Let me ask you this, ladies of the world – Not including the washing and conditioning of the hair, how long does your hair take you to do? 10 minutes? 15 minutes? A whole half an hour? After my hair is washed, it takes a full hour to dry and straighten. Oh sure, I could not straighten it. I could let those odd curls and manic nonsensical waves take over so I look like a sad homeless woman. A picture is greater than words. Below is a picture of me and my hair (it is an alter ego of mine – my hair – I should name it but I’m afraid it will get a big head – pun intended). This picture was taken after I straightened it but the humidity got to it so it ended up looking only slightly better from before the straightening process.
I obviously hate this picture with a passion. I'm only showing it to world for the sake of science. Notice that my hair appears to be eating my face.

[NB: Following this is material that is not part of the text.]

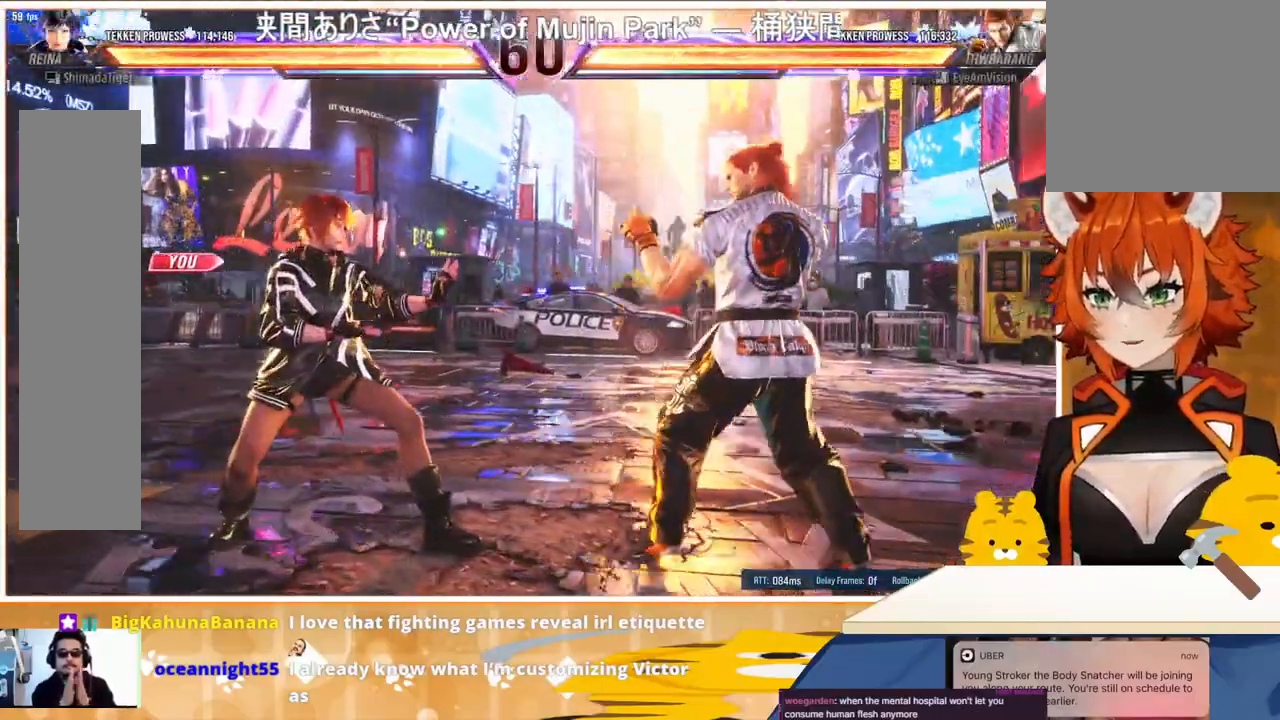
{"buttons": [], "events": []}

I’m bringing all this up because this past weekend I decided to spend the hour and do my hair. I consider doing my hair as a special occasion type of thing reserved for weekends out and job interviews. The rest of the time I throw my hair in a pony tail, which looks awful on my odd shaped head, and call it a day. It’s actually amazing how different I look with my hair up vs. when it’s down. Andy used to make jokes about his Hair Down girlfriend finally coming out so don’t tell the Hair Up girlfriend. I’m getting off track here.

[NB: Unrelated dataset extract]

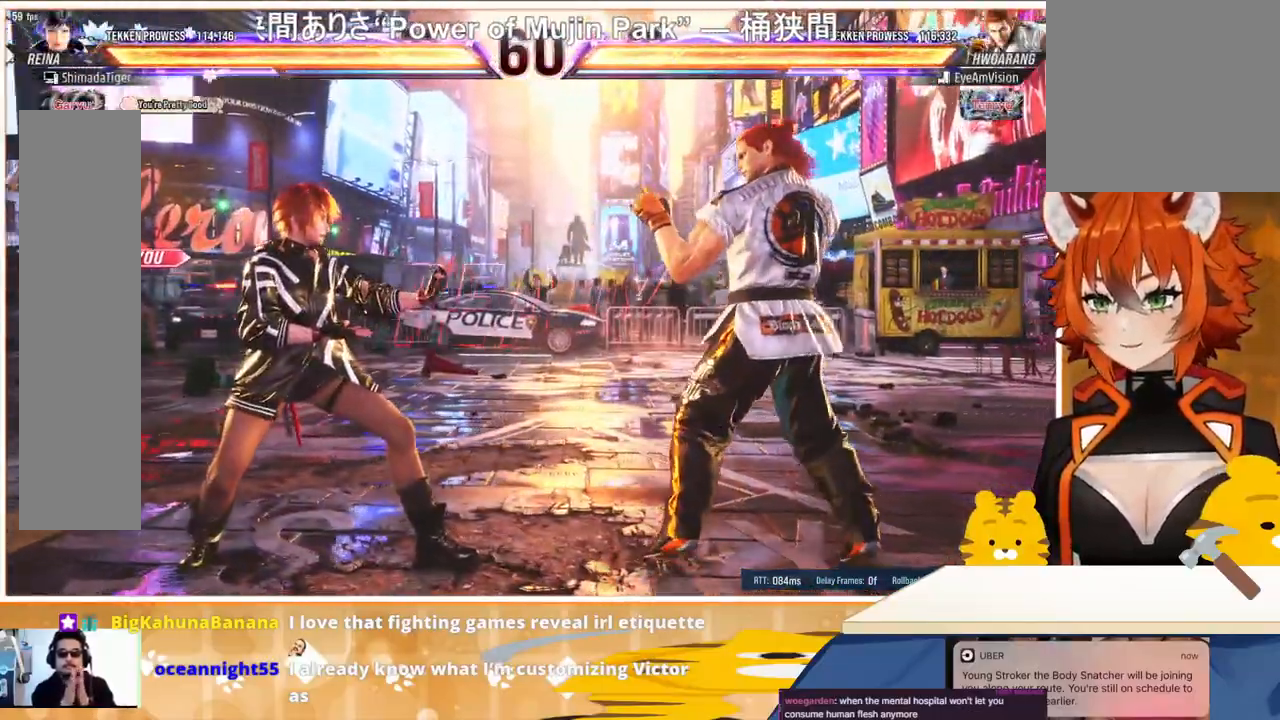
{"buttons": [], "events": []}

Yes! So this weekend we’re out at the pub watching the World Cup Final. The World Cup Final brought out a lot of people that I don’t think go out that much and which ultimately means that I normally don’t see them. The entire day I had people coming up to me telling me that they loved the way my hair looked down and that they’ve never seen it that way. Basically I had people come up to me all day to let me know that Hair Down is the way to go and that Hair Up sucks monkey balls and how do I ever consider leaving the house that way? Thanks everyone. I know how bad Hair Up is.
Hair Up? Sucking Monkey Balls.
I could write a novel about my hair but for the sake of keeping my readers, I’ll stop now. But before I do I have to say again, if you ever want any hair donations - I’ve got my hair clippers right here.